Et si on ne gagne pas ? La Belgique a terminé deux fois deuxième. Notamment avec Urban Trad, en 2003. Dans l’immédiat, ce groupe de musiques traditionnelles avait eu des répercussions très favorables. Son single, en langue imaginaire, "Sanomi" s’était vendu en 32.000 exemplaires et l’album en 26.000 exemplaires. Le groupe avait été appelé en République Tchèque, aux Pays-Bas, en Espagne et même en Louisiane et au Canada, des pays qui ne sont pas des territoires de l’Eurovision : “Notre résultat à l’Eurovision nous avait valu un reportage qui est passé sur TV5. Quelqu’un, en Louisiane, l’a vu. Un an après le concours, nous y sommes partis pour une semaine.” À long terme, l’enthousiasme posteurovision s’est éteint petit à petit et, en 2012, le groupe a été dissous. Certains membres l’ont reformé deux ans plus tard.

© EPA

L’amour ça fait chanter la vie

Jean Vallée, deuxième en 1978 avec "L’amour ça fait chanter la vie" avait déjà eu l’expérience du concours en 1970 avec "Viens l’oublier". Il avait alors été 8e… sur 12.Vingt ans plus tard, il avait dressé son bilan de ses Eurovisions : “La première fois, ça s’était mal déroulé et, le lendemain, je n’avais plus d’amis. Personne ne voulait encore de moi dans les émissions et, pendant deux ans, j’en ai crevé. Quand on m’a reparlé de l’Eurovision, j’ai accepté parce que je traversais une période assez tangente. Mais je savais que je jouais ma carrière. J’ai toujours été convaincu que si j’ai pu continuer dans ce métier, c’est grâce à cette chanson. Même à Paris, les gens ont toujours continué à me réclamer la chanson de l’Eurovision.”

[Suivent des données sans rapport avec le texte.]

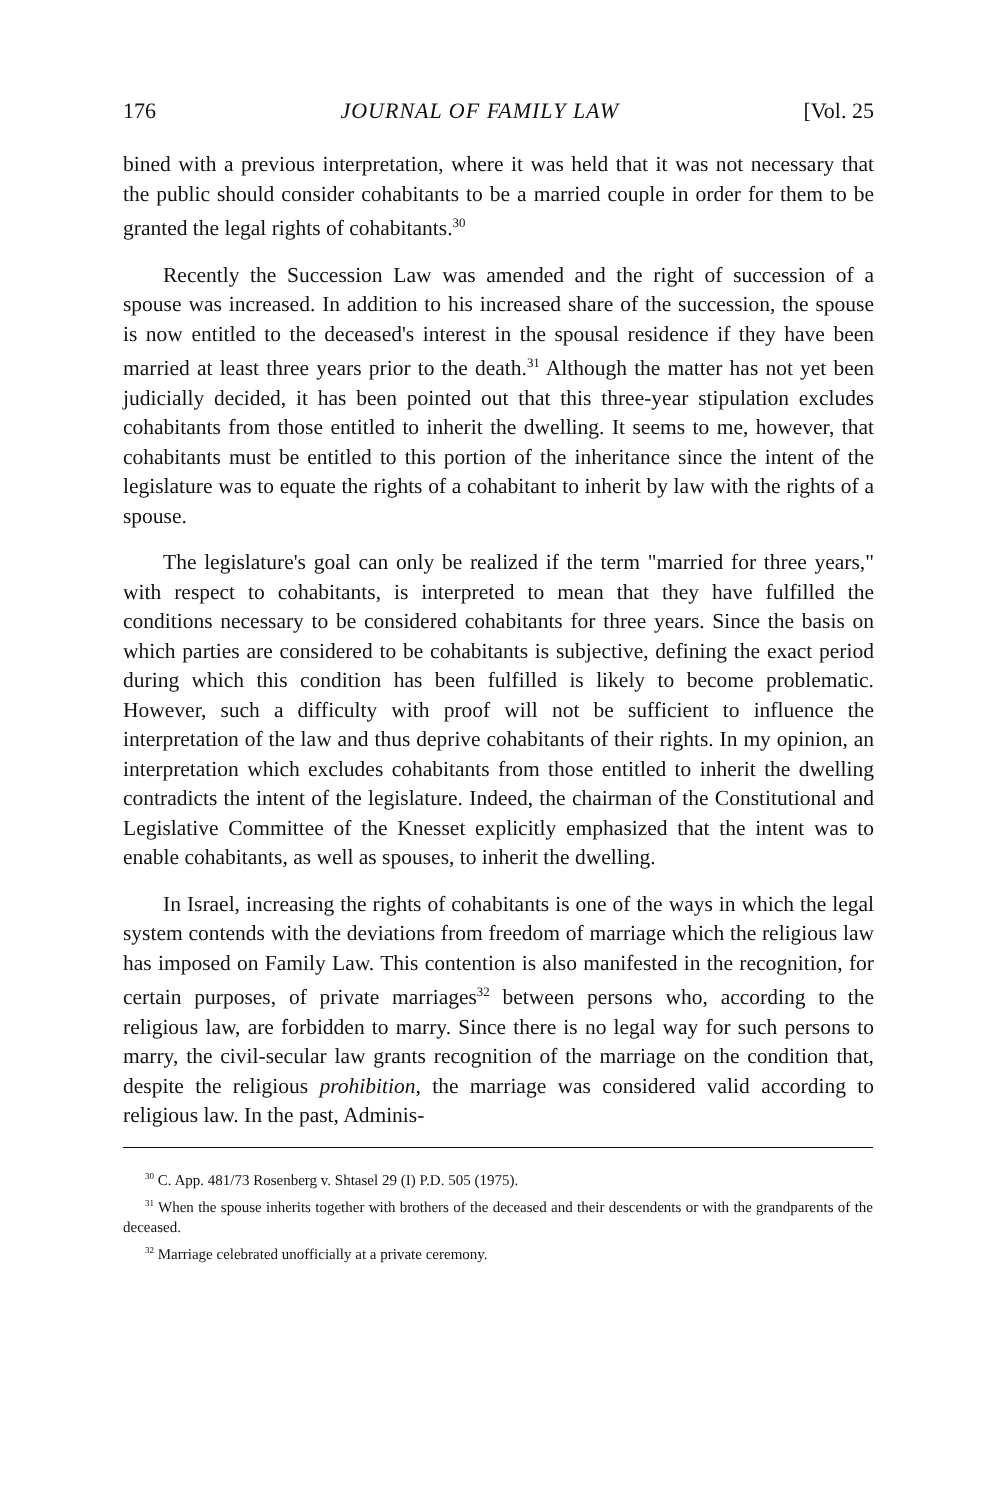176 JOURNAL OF FAMILY LAW [Vol. 25
bined with a previous interpretation, where it was held that it was not necessary that the public should consider cohabitants to be a married couple in order for them to be granted the legal rights of cohabitants.<sup>30</sup>
Recently the Succession Law was amended and the right of succession of a spouse was increased. In addition to his increased share of the succession, the spouse is now entitled to the deceased's interest in the spousal residence if they have been married at least three years prior to the death.<sup>31</sup> Although the matter has not yet been judicially decided, it has been pointed out that this three-year stipulation excludes cohabitants from those entitled to inherit the dwelling. It seems to me, however, that cohabitants must be entitled to this portion of the inheritance since the intent of the legislature was to equate the rights of a cohabitant to inherit by law with the rights of a spouse.
The legislature's goal can only be realized if the term "married for three years," with respect to cohabitants, is interpreted to mean that they have fulfilled the conditions necessary to be considered cohabitants for three years. Since the basis on which parties are considered to be cohabitants is subjective, defining the exact period during which this condition has been fulfilled is likely to become problematic. However, such a difficulty with proof will not be sufficient to influence the interpretation of the law and thus deprive cohabitants of their rights. In my opinion, an interpretation which excludes cohabitants from those entitled to inherit the dwelling contradicts the intent of the legislature. Indeed, the chairman of the Constitutional and Legislative Committee of the Knesset explicitly emphasized that the intent was to enable cohabitants, as well as spouses, to inherit the dwelling.
In Israel, increasing the rights of cohabitants is one of the ways in which the legal system contends with the deviations from freedom of marriage which the religious law has imposed on Family Law. This contention is also manifested in the recognition, for certain purposes, of private marriages<sup>32</sup> between persons who, according to the religious law, are forbidden to marry. Since there is no legal way for such persons to marry, the civil-secular law grants recognition of the marriage on the condition that, despite the religious prohibition, the marriage was considered valid according to religious law. In the past, Adminis-
<sup>30</sup> C. App. 481/73 Rosenberg v. Shtasel 29 (I) P.D. 505 (1975).
<sup>31</sup> When the spouse inherits together with brothers of the deceased and their descendents or with the grandparents of the deceased.
<sup>32</sup> Marriage celebrated unofficially at a private ceremony.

Dans la période contemporaine, Blanche fut, en 2017, classée 4e sur 42 pays participants. On peut parler de succès. Sa chanson "City lights" fut, cette année-là, meilleure vente en Belgique. Elle est entrée dans le Top 50 de six autres pays. Mais l’album, qui a tardé, n’est sorti qu’en 2020, dans une certaine indifférence. Pour autant, Blanche n’a pas tout perdu. L’Eurovision reste une carte de visite qui, si l’occasion se présente, peut encore se révéler précieuse.

En 2015, Loic Nottet avait aussi terminé quatrième. Il fait une belle carrière. Il est difficile de prétendre que c’est grâce à sa bonne performance dans le concours.

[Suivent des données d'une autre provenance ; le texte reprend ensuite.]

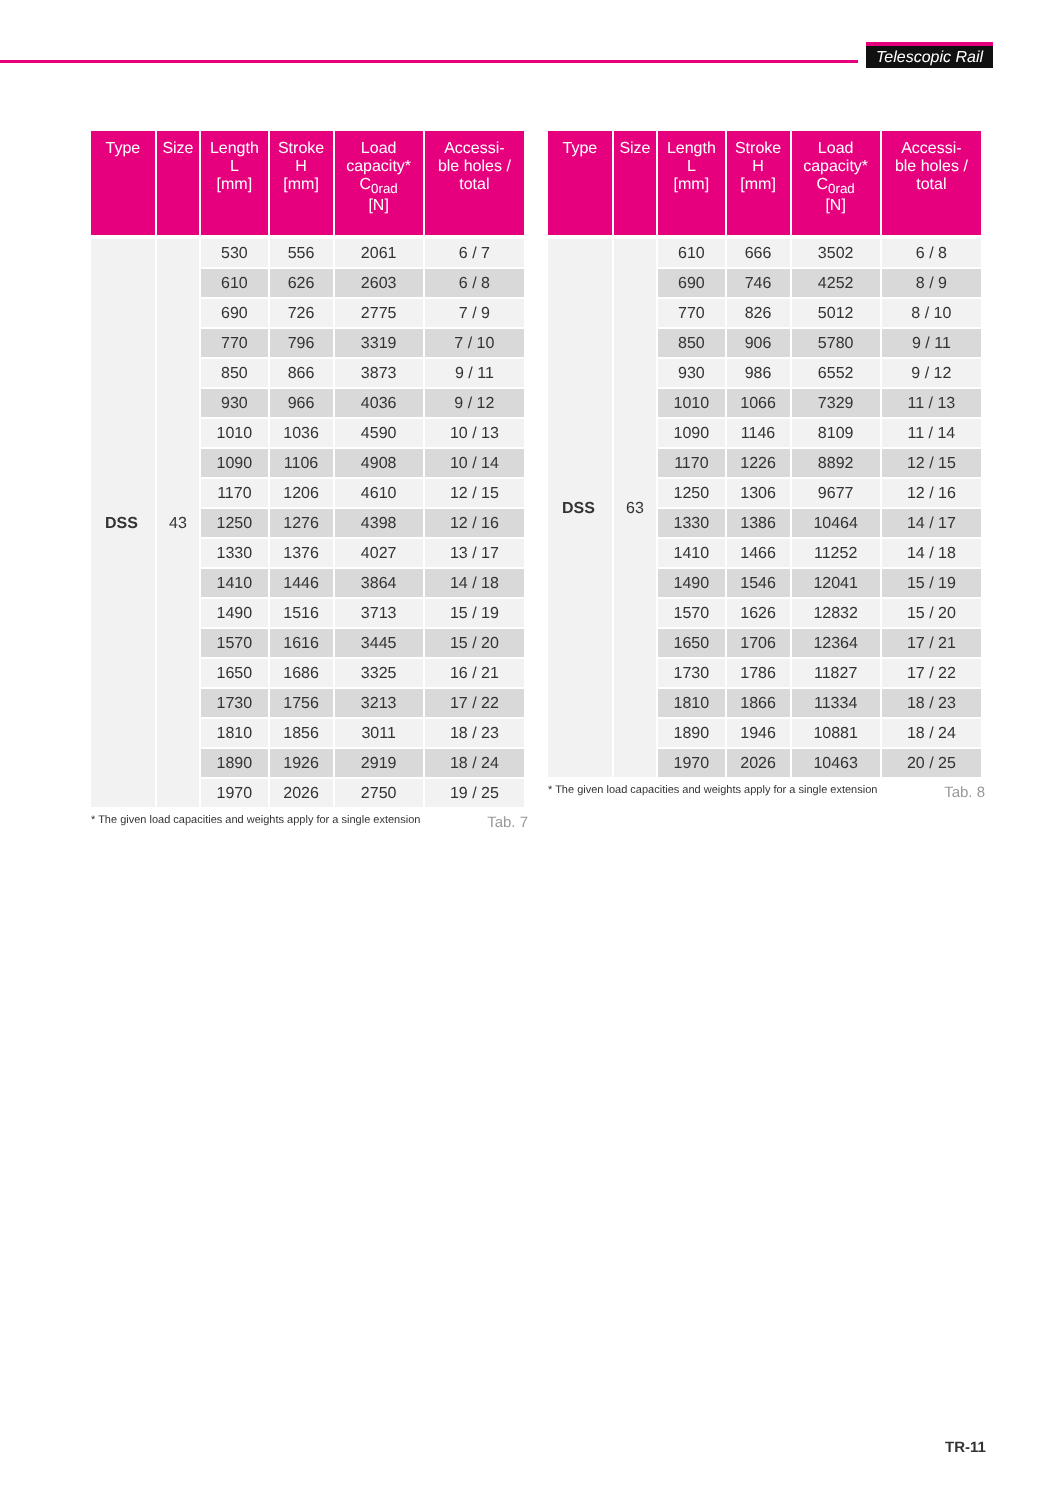Telescopic Rail
| Type | Size | Length L [mm] | Stroke H [mm] | Load capacity* C<sub>0rad</sub> [N] | Accessi- ble holes / total |
| --- | --- | --- | --- | --- | --- |
| DSS | 43 | 530 | 556 | 2061 | 6 / 7 |
| | | 610 | 626 | 2603 | 6 / 8 |
| | | 690 | 726 | 2775 | 7 / 9 |
| | | 770 | 796 | 3319 | 7 / 10 |
| | | 850 | 866 | 3873 | 9 / 11 |
| | | 930 | 966 | 4036 | 9 / 12 |
| | | 1010 | 1036 | 4590 | 10 / 13 |
| | | 1090 | 1106 | 4908 | 10 / 14 |
| | | 1170 | 1206 | 4610 | 12 / 15 |
| | | 1250 | 1276 | 4398 | 12 / 16 |
| | | 1330 | 1376 | 4027 | 13 / 17 |
| | | 1410 | 1446 | 3864 | 14 / 18 |
| | | 1490 | 1516 | 3713 | 15 / 19 |
| | | 1570 | 1616 | 3445 | 15 / 20 |
| | | 1650 | 1686 | 3325 | 16 / 21 |
| | | 1730 | 1756 | 3213 | 17 / 22 |
| | | 1810 | 1856 | 3011 | 18 / 23 |
| | | 1890 | 1926 | 2919 | 18 / 24 |
| | | 1970 | 2026 | 2750 | 19 / 25 |
* The given load capacities and weights apply for a single extension Tab. 7
| Type | Size | Length L [mm] | Stroke H [mm] | Load capacity* C<sub>0rad</sub> [N] | Accessi- ble holes / total |
| --- | --- | --- | --- | --- | --- |
| DSS | 63 | 610 | 666 | 3502 | 6 / 8 |
| | | 690 | 746 | 4252 | 8 / 9 |
| | | 770 | 826 | 5012 | 8 / 10 |
| | | 850 | 906 | 5780 | 9 / 11 |
| | | 930 | 986 | 6552 | 9 / 12 |
| | | 1010 | 1066 | 7329 | 11 / 13 |
| | | 1090 | 1146 | 8109 | 11 / 14 |
| | | 1170 | 1226 | 8892 | 12 / 15 |
| | | 1250 | 1306 | 9677 | 12 / 16 |
| | | 1330 | 1386 | 10464 | 14 / 17 |
| | | 1410 | 1466 | 11252 | 14 / 18 |
| | | 1490 | 1546 | 12041 | 15 / 19 |
| | | 1570 | 1626 | 12832 | 15 / 20 |
| | | 1650 | 1706 | 12364 | 17 / 21 |
| | | 1730 | 1786 | 11827 | 17 / 22 |
| | | 1810 | 1866 | 11334 | 18 / 23 |
| | | 1890 | 1946 | 10881 | 18 / 24 |
| | | 1970 | 2026 | 10463 | 20 / 25 |
* The given load capacities and weights apply for a single extension Tab. 8
TR-11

Dans ses premières années, l’Eurovision a attiré des artistes qui avaient déjà un nom ou qui commençaient une belle carrière dans leur pays et espéraient atteindre une dimension internationale. On peut citer Françoise Hardy, Hugues Aufray, Nana Mouskouri, Patrick Juvet, Julio Iglesias (4e ex aequo avec… Henri Dès en 1970), Olivia Newton-John (4e en 1974) et, bien sûr, France Gall, lauréate en 1965 avec "Poupée de cire Poupée de son".

Il y a aussi ceux qui étaient totalement inconnus, qui ont fait le concours et qui sont devenus des stars par la suite, sans forcément que ce soit grâce à l’Eurovision. On pense à Patrick Fiori (12e en 1993).

Des stars confirmées ont osé le concours. Cliff Richard (2e en 1968), Gérard Lenorman (10e en 1988), Umberto Tozzi, Toto Cutugno, Patricia Kaas (8e en 2009). Il y en a pour qui ça s’est très mal passé. Englebert Humperdinck (dernier de la finale en 2012) et Bonnie Tyler (19e en 2013) avaient espéré réaliser un come-back. Vainement…

En 1987, à Bruxelles, Plastic Bertrand avait représenté le Luxembourg. 21e sur… 22. Lui n’a jamais regretté l’expérience : “Je voulais faire l’Eurovision. C’est tout ! Je voulais m’habiller en rose et avoir un brushing. C’était complètement kitsch. Mais je le voulais. Autour de moi, j’entendais les gens dire ‘Il est complètement fou !’ Le résultat, je m’en foutais complètement. Je voulais juste vivre ce truc-là.

Qui n’a eu aucune conséquence sur la suite de sa carrière. Cela n’a pas été le cas de tout le monde. L’Eurovision briseuse de carrières ? Il semble évident que pour Jonathan Cerrada, par exemple, 15e pour la France en 2004, il y a eu un avant et un après Eurovision. C’est aussi le cas de Frédéric Etherlinck.

Que dire des gens qui ont eu un résultat moins intéressant ? Nuno Resende, KMG’s, Patrick Ouchêne Roberto Bellarosa, Axel Hirsoux continuent à faire de la musique, mais dans l’ombre d’un concours qui a éclairé l’espace d’une semaine.